Segment Start: Recorded information

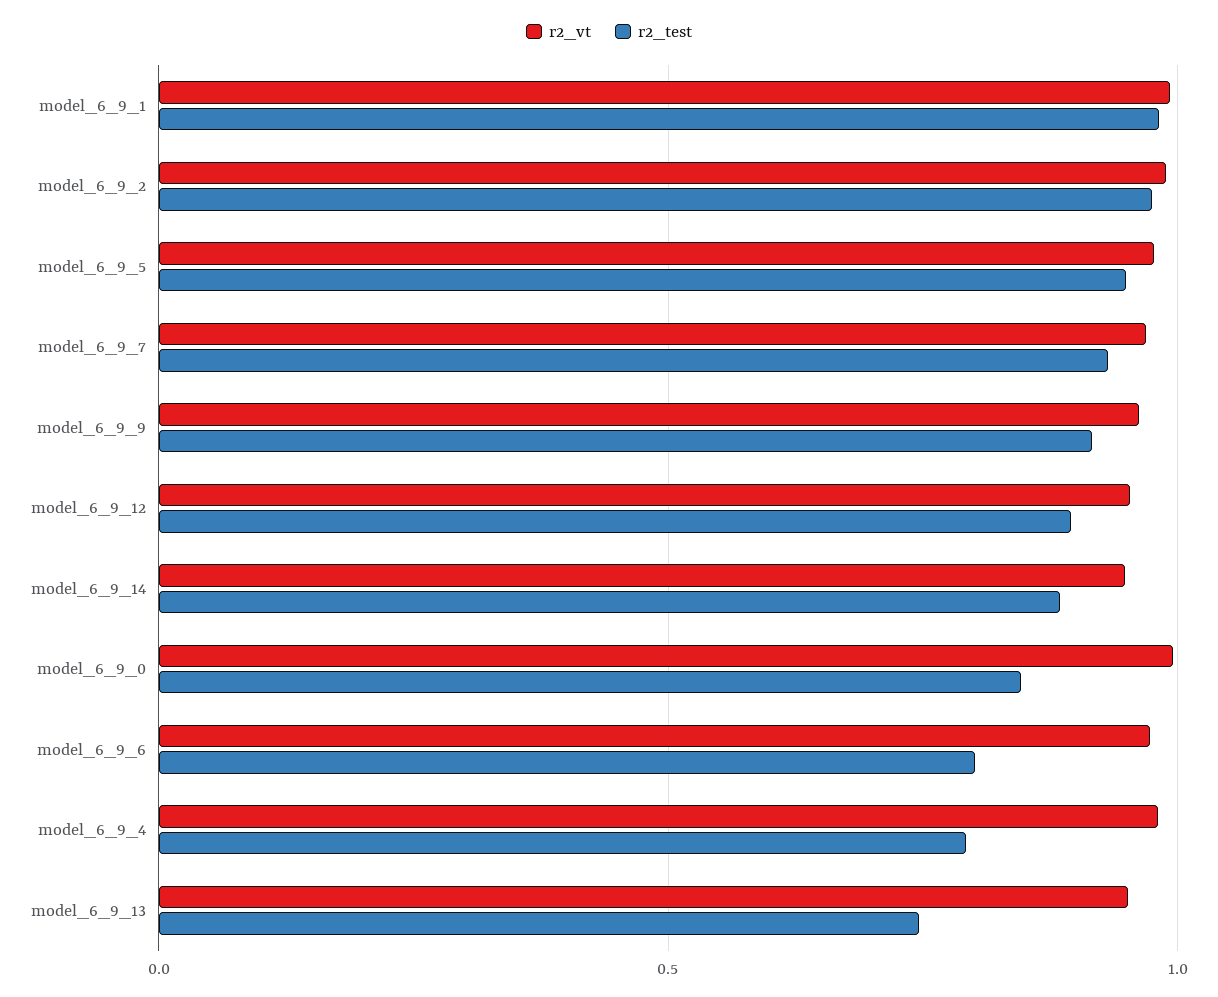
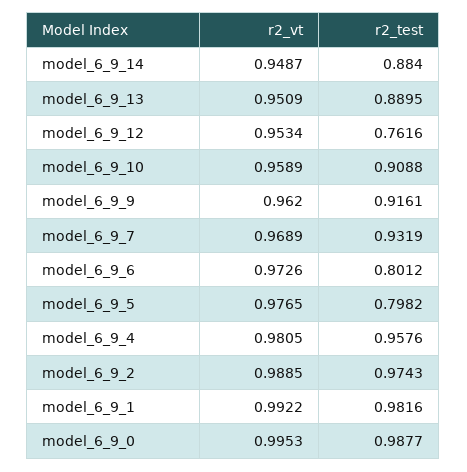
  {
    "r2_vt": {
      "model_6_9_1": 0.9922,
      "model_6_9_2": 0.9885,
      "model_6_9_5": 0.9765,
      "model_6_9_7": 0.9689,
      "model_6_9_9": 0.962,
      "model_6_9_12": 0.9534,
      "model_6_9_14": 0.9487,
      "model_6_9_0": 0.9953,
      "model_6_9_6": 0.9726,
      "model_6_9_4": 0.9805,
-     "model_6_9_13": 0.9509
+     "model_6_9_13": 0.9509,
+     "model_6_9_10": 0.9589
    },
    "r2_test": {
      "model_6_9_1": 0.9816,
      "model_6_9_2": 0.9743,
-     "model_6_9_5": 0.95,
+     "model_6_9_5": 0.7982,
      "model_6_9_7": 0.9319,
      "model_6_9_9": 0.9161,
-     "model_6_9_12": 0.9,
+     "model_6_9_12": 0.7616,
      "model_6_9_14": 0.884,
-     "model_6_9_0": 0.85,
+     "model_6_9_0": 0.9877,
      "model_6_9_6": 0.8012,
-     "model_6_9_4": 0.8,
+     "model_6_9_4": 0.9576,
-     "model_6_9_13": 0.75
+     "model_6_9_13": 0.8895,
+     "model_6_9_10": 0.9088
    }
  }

Segment End: Recorded information

Every record must be copied exactly, with the pictures left out.

  {
    "r2_vt": {
      "model_6_9_1": 0.9922,
      "model_6_9_2": 0.9885,
      "model_6_9_5": 0.9765,
      "model_6_9_7": 0.9689,
      "model_6_9_9": 0.962,
      "model_6_9_12": 0.9534,
      "model_6_9_14": 0.9487,
      "model_6_9_0": 0.9953,
      "model_6_9_6": 0.9726,
      "model_6_9_4": 0.9805,
-     "model_6_9_13": 0.9509
+     "model_6_9_13": 0.9509,
+     "model_6_9_10": 0.9589
    },
    "r2_test": {
      "model_6_9_1": 0.9816,
      "model_6_9_2": 0.9743,
-     "model_6_9_5": 0.95,
+     "model_6_9_5": 0.7982,
      "model_6_9_7": 0.9319,
      "model_6_9_9": 0.9161,
-     "model_6_9_12": 0.9,
+     "model_6_9_12": 0.7616,
      "model_6_9_14": 0.884,
-     "model_6_9_0": 0.85,
+     "model_6_9_0": 0.9877,
      "model_6_9_6": 0.8012,
-     "model_6_9_4": 0.8,
+     "model_6_9_4": 0.9576,
-     "model_6_9_13": 0.75
+     "model_6_9_13": 0.8895,
+     "model_6_9_10": 0.9088
    }
  }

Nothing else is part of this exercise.